[Input material]

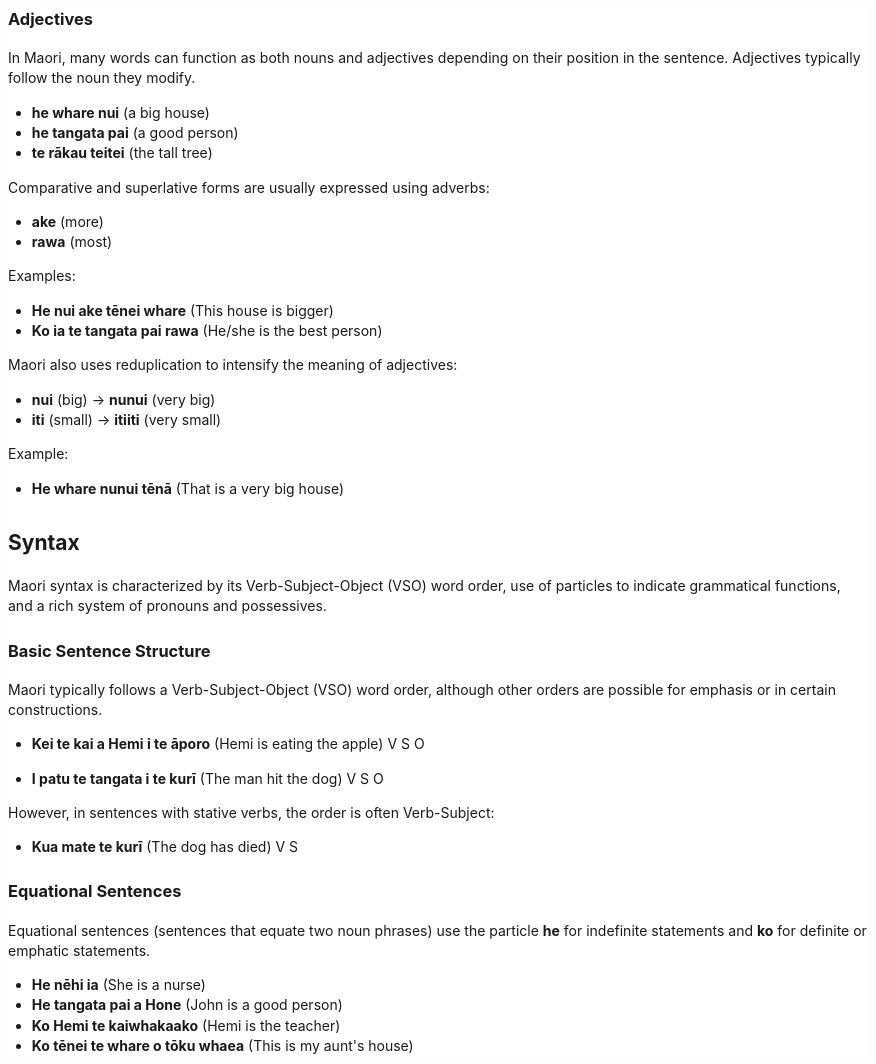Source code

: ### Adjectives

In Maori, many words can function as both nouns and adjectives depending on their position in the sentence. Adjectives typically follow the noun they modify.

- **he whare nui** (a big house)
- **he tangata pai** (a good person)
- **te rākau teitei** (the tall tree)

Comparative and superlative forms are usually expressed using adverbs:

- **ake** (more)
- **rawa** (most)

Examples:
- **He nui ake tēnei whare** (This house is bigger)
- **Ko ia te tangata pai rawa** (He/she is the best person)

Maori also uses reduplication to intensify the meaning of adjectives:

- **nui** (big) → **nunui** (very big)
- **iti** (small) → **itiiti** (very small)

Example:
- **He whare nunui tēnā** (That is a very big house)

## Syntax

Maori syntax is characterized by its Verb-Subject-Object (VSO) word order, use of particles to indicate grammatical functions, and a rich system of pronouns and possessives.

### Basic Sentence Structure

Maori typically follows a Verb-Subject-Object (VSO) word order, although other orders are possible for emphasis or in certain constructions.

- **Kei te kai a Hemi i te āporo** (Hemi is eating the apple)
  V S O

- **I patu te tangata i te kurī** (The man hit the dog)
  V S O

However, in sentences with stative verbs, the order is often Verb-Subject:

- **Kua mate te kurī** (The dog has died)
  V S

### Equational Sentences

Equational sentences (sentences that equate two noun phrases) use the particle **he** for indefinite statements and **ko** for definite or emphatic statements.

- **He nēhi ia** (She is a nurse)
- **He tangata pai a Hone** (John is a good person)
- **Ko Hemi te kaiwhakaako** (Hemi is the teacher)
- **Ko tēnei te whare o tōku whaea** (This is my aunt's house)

[/Input material]

## Work task
Provide only the count of lines within the entries above that include the string "very".

## Answer area
3